▶ _Try it_
Print the entries exactly; skip the pictures.

────────────────────────────────────────

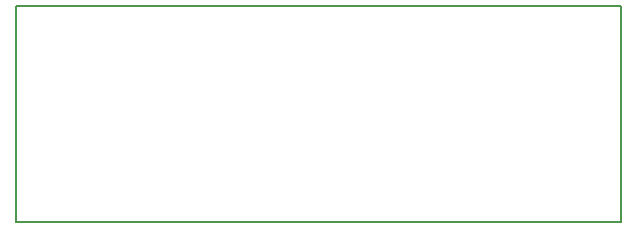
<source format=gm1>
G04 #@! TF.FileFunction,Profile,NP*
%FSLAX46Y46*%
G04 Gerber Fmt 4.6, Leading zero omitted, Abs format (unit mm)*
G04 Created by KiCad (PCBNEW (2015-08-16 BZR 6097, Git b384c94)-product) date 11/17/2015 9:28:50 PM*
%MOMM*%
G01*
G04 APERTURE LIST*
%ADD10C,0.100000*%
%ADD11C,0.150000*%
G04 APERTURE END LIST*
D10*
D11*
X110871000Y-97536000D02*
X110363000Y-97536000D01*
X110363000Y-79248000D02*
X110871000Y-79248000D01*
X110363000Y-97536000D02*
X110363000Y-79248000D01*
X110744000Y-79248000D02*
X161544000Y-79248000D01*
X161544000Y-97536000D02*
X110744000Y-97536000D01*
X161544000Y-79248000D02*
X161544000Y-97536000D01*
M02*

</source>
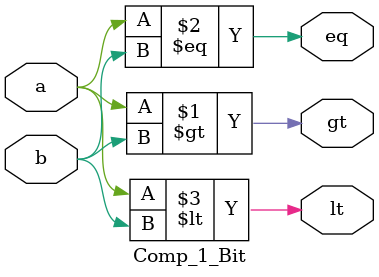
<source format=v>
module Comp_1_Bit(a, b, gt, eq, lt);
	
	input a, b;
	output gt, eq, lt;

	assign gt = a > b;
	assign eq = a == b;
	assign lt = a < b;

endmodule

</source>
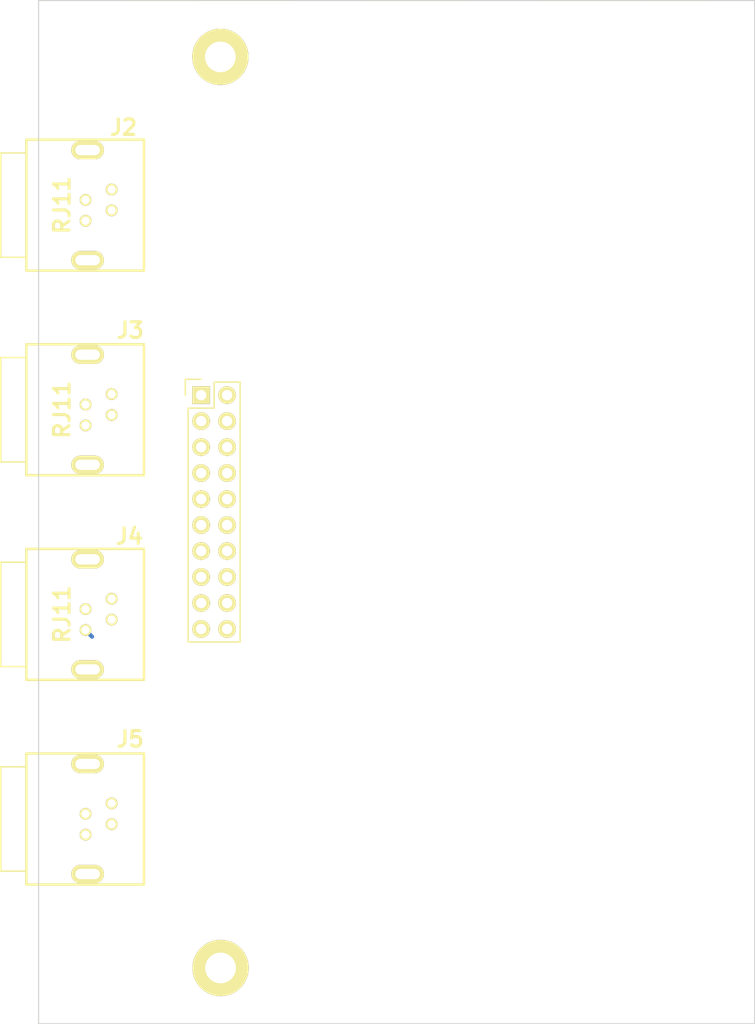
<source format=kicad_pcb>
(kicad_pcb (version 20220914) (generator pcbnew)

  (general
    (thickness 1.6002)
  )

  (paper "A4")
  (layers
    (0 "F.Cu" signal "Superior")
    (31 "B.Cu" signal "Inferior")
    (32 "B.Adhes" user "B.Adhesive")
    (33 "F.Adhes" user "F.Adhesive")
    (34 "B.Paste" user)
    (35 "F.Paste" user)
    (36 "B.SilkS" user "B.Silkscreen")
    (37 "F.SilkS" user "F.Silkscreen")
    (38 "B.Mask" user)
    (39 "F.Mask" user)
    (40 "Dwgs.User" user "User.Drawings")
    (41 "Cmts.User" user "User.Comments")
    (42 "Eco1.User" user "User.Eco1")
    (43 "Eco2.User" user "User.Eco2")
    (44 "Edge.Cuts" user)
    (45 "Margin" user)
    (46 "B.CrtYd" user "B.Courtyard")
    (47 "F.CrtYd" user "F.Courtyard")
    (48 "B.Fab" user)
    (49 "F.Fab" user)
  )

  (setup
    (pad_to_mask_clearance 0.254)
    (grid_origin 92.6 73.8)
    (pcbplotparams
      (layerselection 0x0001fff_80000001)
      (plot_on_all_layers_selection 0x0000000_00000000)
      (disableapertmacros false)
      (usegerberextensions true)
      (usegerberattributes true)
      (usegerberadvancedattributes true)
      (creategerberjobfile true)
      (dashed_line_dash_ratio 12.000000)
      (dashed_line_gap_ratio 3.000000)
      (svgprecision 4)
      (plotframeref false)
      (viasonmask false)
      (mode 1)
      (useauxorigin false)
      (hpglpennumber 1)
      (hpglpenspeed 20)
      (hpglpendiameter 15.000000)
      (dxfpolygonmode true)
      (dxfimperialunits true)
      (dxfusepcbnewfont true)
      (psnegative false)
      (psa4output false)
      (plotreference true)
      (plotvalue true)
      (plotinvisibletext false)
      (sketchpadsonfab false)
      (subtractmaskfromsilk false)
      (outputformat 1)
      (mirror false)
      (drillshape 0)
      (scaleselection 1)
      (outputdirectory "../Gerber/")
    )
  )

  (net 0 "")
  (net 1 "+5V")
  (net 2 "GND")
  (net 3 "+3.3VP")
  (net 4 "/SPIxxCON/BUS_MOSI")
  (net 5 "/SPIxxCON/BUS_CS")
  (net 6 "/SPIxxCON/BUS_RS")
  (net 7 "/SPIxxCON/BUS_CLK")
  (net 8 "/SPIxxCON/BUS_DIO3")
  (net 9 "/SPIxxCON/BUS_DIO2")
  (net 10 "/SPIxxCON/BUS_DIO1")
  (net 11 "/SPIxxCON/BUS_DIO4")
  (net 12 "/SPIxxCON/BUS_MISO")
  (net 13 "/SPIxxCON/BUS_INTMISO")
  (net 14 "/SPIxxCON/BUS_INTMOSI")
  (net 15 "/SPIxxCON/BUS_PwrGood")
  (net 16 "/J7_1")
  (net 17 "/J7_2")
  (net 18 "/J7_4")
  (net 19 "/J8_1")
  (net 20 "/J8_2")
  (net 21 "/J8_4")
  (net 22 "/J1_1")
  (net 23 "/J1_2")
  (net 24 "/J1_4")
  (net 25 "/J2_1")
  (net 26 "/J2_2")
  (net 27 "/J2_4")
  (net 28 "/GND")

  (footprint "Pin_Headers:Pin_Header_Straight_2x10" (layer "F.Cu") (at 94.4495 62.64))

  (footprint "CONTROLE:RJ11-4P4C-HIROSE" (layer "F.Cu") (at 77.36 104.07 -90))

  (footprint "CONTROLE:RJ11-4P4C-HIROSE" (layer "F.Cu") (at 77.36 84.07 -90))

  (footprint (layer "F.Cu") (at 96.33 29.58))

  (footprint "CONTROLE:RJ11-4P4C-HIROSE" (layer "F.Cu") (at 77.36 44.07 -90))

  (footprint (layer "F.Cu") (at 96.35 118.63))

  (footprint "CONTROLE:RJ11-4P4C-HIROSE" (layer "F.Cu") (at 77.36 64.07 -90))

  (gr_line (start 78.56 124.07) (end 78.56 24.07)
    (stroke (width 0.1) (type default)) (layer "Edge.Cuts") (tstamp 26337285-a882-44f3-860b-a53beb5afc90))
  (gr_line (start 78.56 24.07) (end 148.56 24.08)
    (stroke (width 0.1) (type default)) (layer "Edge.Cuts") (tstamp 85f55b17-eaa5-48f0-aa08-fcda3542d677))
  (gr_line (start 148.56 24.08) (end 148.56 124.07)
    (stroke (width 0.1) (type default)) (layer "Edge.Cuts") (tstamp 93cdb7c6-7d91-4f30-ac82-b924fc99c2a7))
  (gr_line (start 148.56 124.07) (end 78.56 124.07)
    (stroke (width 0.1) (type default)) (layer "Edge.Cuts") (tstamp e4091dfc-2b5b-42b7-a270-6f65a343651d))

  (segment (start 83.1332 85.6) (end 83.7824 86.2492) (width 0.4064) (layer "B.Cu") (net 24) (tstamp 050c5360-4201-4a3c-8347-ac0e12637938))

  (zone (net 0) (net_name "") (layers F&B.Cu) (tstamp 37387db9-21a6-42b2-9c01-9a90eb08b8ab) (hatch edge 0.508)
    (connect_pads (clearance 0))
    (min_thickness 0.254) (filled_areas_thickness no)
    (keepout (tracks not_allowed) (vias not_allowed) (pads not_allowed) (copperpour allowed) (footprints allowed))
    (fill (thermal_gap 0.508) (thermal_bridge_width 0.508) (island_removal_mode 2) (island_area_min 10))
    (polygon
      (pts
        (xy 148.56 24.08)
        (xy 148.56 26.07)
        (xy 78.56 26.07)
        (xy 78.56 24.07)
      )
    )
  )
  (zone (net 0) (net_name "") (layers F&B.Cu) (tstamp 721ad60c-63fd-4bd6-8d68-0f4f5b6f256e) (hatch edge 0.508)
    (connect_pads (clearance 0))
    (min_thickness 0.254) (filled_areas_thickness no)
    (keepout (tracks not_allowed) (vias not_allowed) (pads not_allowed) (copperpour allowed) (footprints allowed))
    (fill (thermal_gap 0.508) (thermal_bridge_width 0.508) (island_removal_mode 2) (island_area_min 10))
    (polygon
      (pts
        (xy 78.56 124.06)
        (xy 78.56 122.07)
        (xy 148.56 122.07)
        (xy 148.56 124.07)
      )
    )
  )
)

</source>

────────────────────────────────────────

▶ _Answer box_
<source format=gm1>
G04 #@! TF.FileFunction,Profile,NP*
%FSLAX46Y46*%
G04 Gerber Fmt 4.6, Leading zero omitted, Abs format (unit mm)*
G04 Created by KiCad (PCBNEW (2015-08-16 BZR 6097, Git b384c94)-product) date 11/17/2015 9:28:50 PM*
%MOMM*%
G01*
G04 APERTURE LIST*
%ADD10C,0.100000*%
%ADD11C,0.150000*%
G04 APERTURE END LIST*
D10*
D11*
X110871000Y-97536000D02*
X110363000Y-97536000D01*
X110363000Y-79248000D02*
X110871000Y-79248000D01*
X110363000Y-97536000D02*
X110363000Y-79248000D01*
X110744000Y-79248000D02*
X161544000Y-79248000D01*
X161544000Y-97536000D02*
X110744000Y-97536000D01*
X161544000Y-79248000D02*
X161544000Y-97536000D01*
M02*

</source>
<source format=v>
module Comp_1_Bit(a, b, gt, eq, lt);
	
	input a, b;
	output gt, eq, lt;

	assign gt = a > b;
	assign eq = a == b;
	assign lt = a < b;

endmodule

</source>
<source format=kicad_pcb>
(kicad_pcb (version 20220914) (generator pcbnew)

  (general
    (thickness 1.6002)
  )

  (paper "A4")
  (layers
    (0 "F.Cu" signal "Superior")
    (31 "B.Cu" signal "Inferior")
    (32 "B.Adhes" user "B.Adhesive")
    (33 "F.Adhes" user "F.Adhesive")
    (34 "B.Paste" user)
    (35 "F.Paste" user)
    (36 "B.SilkS" user "B.Silkscreen")
    (37 "F.SilkS" user "F.Silkscreen")
    (38 "B.Mask" user)
    (39 "F.Mask" user)
    (40 "Dwgs.User" user "User.Drawings")
    (41 "Cmts.User" user "User.Comments")
    (42 "Eco1.User" user "User.Eco1")
    (43 "Eco2.User" user "User.Eco2")
    (44 "Edge.Cuts" user)
    (45 "Margin" user)
    (46 "B.CrtYd" user "B.Courtyard")
    (47 "F.CrtYd" user "F.Courtyard")
    (48 "B.Fab" user)
    (49 "F.Fab" user)
  )

  (setup
    (pad_to_mask_clearance 0.254)
    (grid_origin 92.6 73.8)
    (pcbplotparams
      (layerselection 0x0001fff_80000001)
      (plot_on_all_layers_selection 0x0000000_00000000)
      (disableapertmacros false)
      (usegerberextensions true)
      (usegerberattributes true)
      (usegerberadvancedattributes true)
      (creategerberjobfile true)
      (dashed_line_dash_ratio 12.000000)
      (dashed_line_gap_ratio 3.000000)
      (svgprecision 4)
      (plotframeref false)
      (viasonmask false)
      (mode 1)
      (useauxorigin false)
      (hpglpennumber 1)
      (hpglpenspeed 20)
      (hpglpendiameter 15.000000)
      (dxfpolygonmode true)
      (dxfimperialunits true)
      (dxfusepcbnewfont true)
      (psnegative false)
      (psa4output false)
      (plotreference true)
      (plotvalue true)
      (plotinvisibletext false)
      (sketchpadsonfab false)
      (subtractmaskfromsilk false)
      (outputformat 1)
      (mirror false)
      (drillshape 0)
      (scaleselection 1)
      (outputdirectory "../Gerber/")
    )
  )

  (net 0 "")
  (net 1 "+5V")
  (net 2 "GND")
  (net 3 "+3.3VP")
  (net 4 "/SPIxxCON/BUS_MOSI")
  (net 5 "/SPIxxCON/BUS_CS")
  (net 6 "/SPIxxCON/BUS_RS")
  (net 7 "/SPIxxCON/BUS_CLK")
  (net 8 "/SPIxxCON/BUS_DIO3")
  (net 9 "/SPIxxCON/BUS_DIO2")
  (net 10 "/SPIxxCON/BUS_DIO1")
  (net 11 "/SPIxxCON/BUS_DIO4")
  (net 12 "/SPIxxCON/BUS_MISO")
  (net 13 "/SPIxxCON/BUS_INTMISO")
  (net 14 "/SPIxxCON/BUS_INTMOSI")
  (net 15 "/SPIxxCON/BUS_PwrGood")
  (net 16 "/J7_1")
  (net 17 "/J7_2")
  (net 18 "/J7_4")
  (net 19 "/J8_1")
  (net 20 "/J8_2")
  (net 21 "/J8_4")
  (net 22 "/J1_1")
  (net 23 "/J1_2")
  (net 24 "/J1_4")
  (net 25 "/J2_1")
  (net 26 "/J2_2")
  (net 27 "/J2_4")
  (net 28 "/GND")

  (footprint "Pin_Headers:Pin_Header_Straight_2x10" (layer "F.Cu") (at 94.4495 62.64))

  (footprint "CONTROLE:RJ11-4P4C-HIROSE" (layer "F.Cu") (at 77.36 104.07 -90))

  (footprint "CONTROLE:RJ11-4P4C-HIROSE" (layer "F.Cu") (at 77.36 84.07 -90))

  (footprint (layer "F.Cu") (at 96.33 29.58))

  (footprint "CONTROLE:RJ11-4P4C-HIROSE" (layer "F.Cu") (at 77.36 44.07 -90))

  (footprint (layer "F.Cu") (at 96.35 118.63))

  (footprint "CONTROLE:RJ11-4P4C-HIROSE" (layer "F.Cu") (at 77.36 64.07 -90))

  (gr_line (start 78.56 124.07) (end 78.56 24.07)
    (stroke (width 0.1) (type default)) (layer "Edge.Cuts") (tstamp 26337285-a882-44f3-860b-a53beb5afc90))
  (gr_line (start 78.56 24.07) (end 148.56 24.08)
    (stroke (width 0.1) (type default)) (layer "Edge.Cuts") (tstamp 85f55b17-eaa5-48f0-aa08-fcda3542d677))
  (gr_line (start 148.56 24.08) (end 148.56 124.07)
    (stroke (width 0.1) (type default)) (layer "Edge.Cuts") (tstamp 93cdb7c6-7d91-4f30-ac82-b924fc99c2a7))
  (gr_line (start 148.56 124.07) (end 78.56 124.07)
    (stroke (width 0.1) (type default)) (layer "Edge.Cuts") (tstamp e4091dfc-2b5b-42b7-a270-6f65a343651d))

  (segment (start 83.1332 85.6) (end 83.7824 86.2492) (width 0.4064) (layer "B.Cu") (net 24) (tstamp 050c5360-4201-4a3c-8347-ac0e12637938))

  (zone (net 0) (net_name "") (layers F&B.Cu) (tstamp 37387db9-21a6-42b2-9c01-9a90eb08b8ab) (hatch edge 0.508)
    (connect_pads (clearance 0))
    (min_thickness 0.254) (filled_areas_thickness no)
    (keepout (tracks not_allowed) (vias not_allowed) (pads not_allowed) (copperpour allowed) (footprints allowed))
    (fill (thermal_gap 0.508) (thermal_bridge_width 0.508) (island_removal_mode 2) (island_area_min 10))
    (polygon
      (pts
        (xy 148.56 24.08)
        (xy 148.56 26.07)
        (xy 78.56 26.07)
        (xy 78.56 24.07)
      )
    )
  )
  (zone (net 0) (net_name "") (layers F&B.Cu) (tstamp 721ad60c-63fd-4bd6-8d68-0f4f5b6f256e) (hatch edge 0.508)
    (connect_pads (clearance 0))
    (min_thickness 0.254) (filled_areas_thickness no)
    (keepout (tracks not_allowed) (vias not_allowed) (pads not_allowed) (copperpour allowed) (footprints allowed))
    (fill (thermal_gap 0.508) (thermal_bridge_width 0.508) (island_removal_mode 2) (island_area_min 10))
    (polygon
      (pts
        (xy 78.56 124.06)
        (xy 78.56 122.07)
        (xy 148.56 122.07)
        (xy 148.56 124.07)
      )
    )
  )
)

</source>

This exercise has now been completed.